Shoppers hunting for bargains that didn’t require cutting Thanksgiving meals short or fighting long lines took to the Internet yesterday to buy “‘til their typing-fingers dropped” on Cyber Monday.
The biggest online shopping day of the year was expected to pull in a record $3 billion in sales, experts said. Traffic was expected to be up about 14 percent Monday over last year.
But for some retailers, the day didn’t start smoothly. Upscale specialty food retailer Harry & David, payment operator Paypal and mega retailer Target suffered crashes.
“So sorry but high traffic’s causing delays,” read the greeting to customers who couldn’t connect to target.com. “If you wouldn’t mind holding, we’ll refresh automatically & get things going ASAP. Thank you for your patience!”
Target fans, who had been lured to the site by 15 percent off almost everything in its online store, took to Twitter to complain.
“Hey, @Target, this is not how e-commerce is supposed to work,” wrote Rob Pegoraro.
Another consumer, Nikki Ferrell, posted: “Come on @Target get it together. How am I supposed to order anything on cyber Monday if you can’t keep your website running?”
Target told Bloomberg News its site experienced spikes, but was not down to all visitors.
Analyst Chris Christopher, director of consumer economics at IHS Global Insight in Colorado, said there will be glitches as retailers fine tune how much online network capacity they need to meet demand.
He pointed to the corrective measures parcel carriers such as Atlanta-based UPS have taken since their disastrous holiday season two years ago when they underestimated demand.

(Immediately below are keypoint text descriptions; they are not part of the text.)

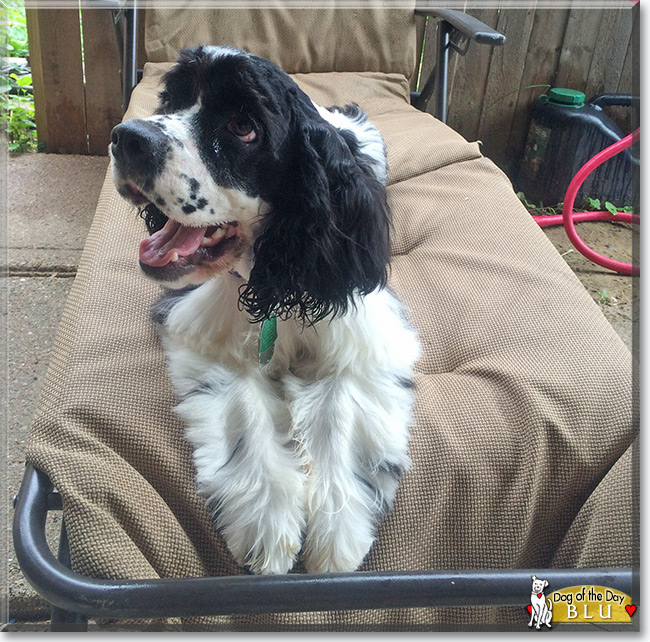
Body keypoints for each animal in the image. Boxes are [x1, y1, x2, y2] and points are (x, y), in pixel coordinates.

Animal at [109, 46, 418, 576]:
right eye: (174, 100)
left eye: (242, 126)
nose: (127, 137)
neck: (278, 278)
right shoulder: (208, 332)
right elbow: (247, 409)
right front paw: (267, 521)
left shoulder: (362, 337)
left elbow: (339, 409)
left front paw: (337, 529)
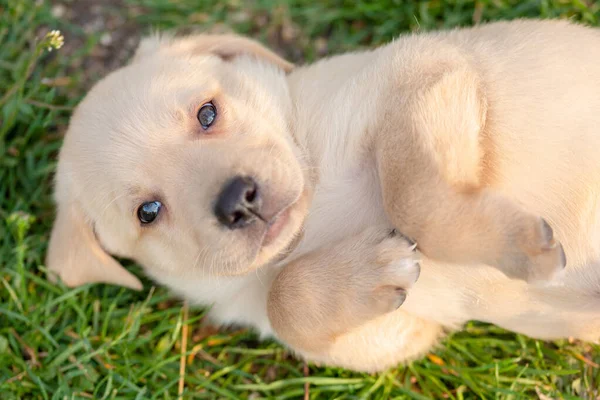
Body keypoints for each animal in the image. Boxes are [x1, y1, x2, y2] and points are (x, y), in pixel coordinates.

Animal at [47, 19, 600, 372]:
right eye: (148, 211)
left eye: (207, 114)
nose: (238, 200)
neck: (312, 222)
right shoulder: (395, 334)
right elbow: (283, 301)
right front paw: (369, 272)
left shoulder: (421, 69)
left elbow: (413, 196)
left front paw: (522, 247)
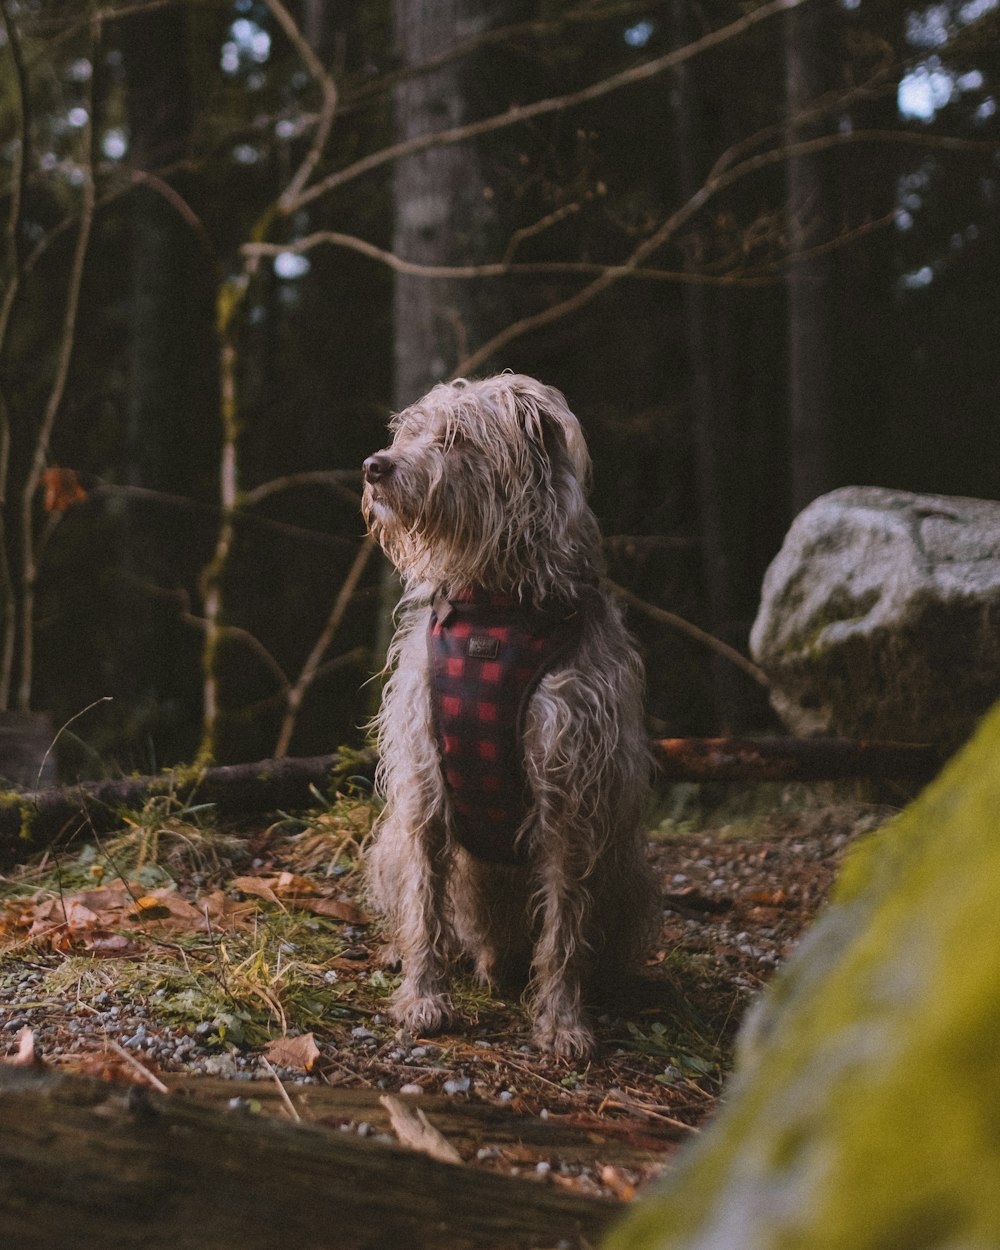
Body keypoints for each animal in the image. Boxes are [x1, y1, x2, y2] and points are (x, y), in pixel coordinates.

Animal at [362, 370, 655, 1055]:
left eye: (454, 439)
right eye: (409, 432)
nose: (373, 466)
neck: (494, 609)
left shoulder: (570, 790)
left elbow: (566, 927)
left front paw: (563, 1020)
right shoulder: (424, 780)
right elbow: (425, 900)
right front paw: (423, 995)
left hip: (626, 870)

“Everyone is relatively new at this,” Christopher said. “They will make mistakes.”
The good news, he said, is that there will be about 6.6 million more paychecks hitting consumers’ wallets than last year, according to a study of payroll trends.
There was a lot on the line for retailers, especially those operating brick-and-mortal stores.
The $3 billion haul for Cyber Monday is expected to outpace online sales for Black Friday, though not by much, according to Adobe Digital Index. Black Friday online sales are expected to generate about $2.7 billion, up 15 percent over 2014, according to ADI.
Bringing in cyber sales would add to the more than 151 million people who said they shopped either in stores or online over the Black Friday weekend, according to survey conducted by Prosper Insights & Analytics for the National Retail Federation.
Dax Cross, president of Revenue Analytics, said brick-and-mortar retailers are making progress in online sales, but haven’t caught up with Amazon, the 1,000 pound gorilla of the online industry.
“Online shopping continues to be a huge growth driver for brick-and-mortar retailers,” he said. “Big box retailers are generally seeing 10-15 percent annual growth in online sales over last year. This growth represents a greater and greater proportion of their total growth… but their growth rates still trail Amazon’s.”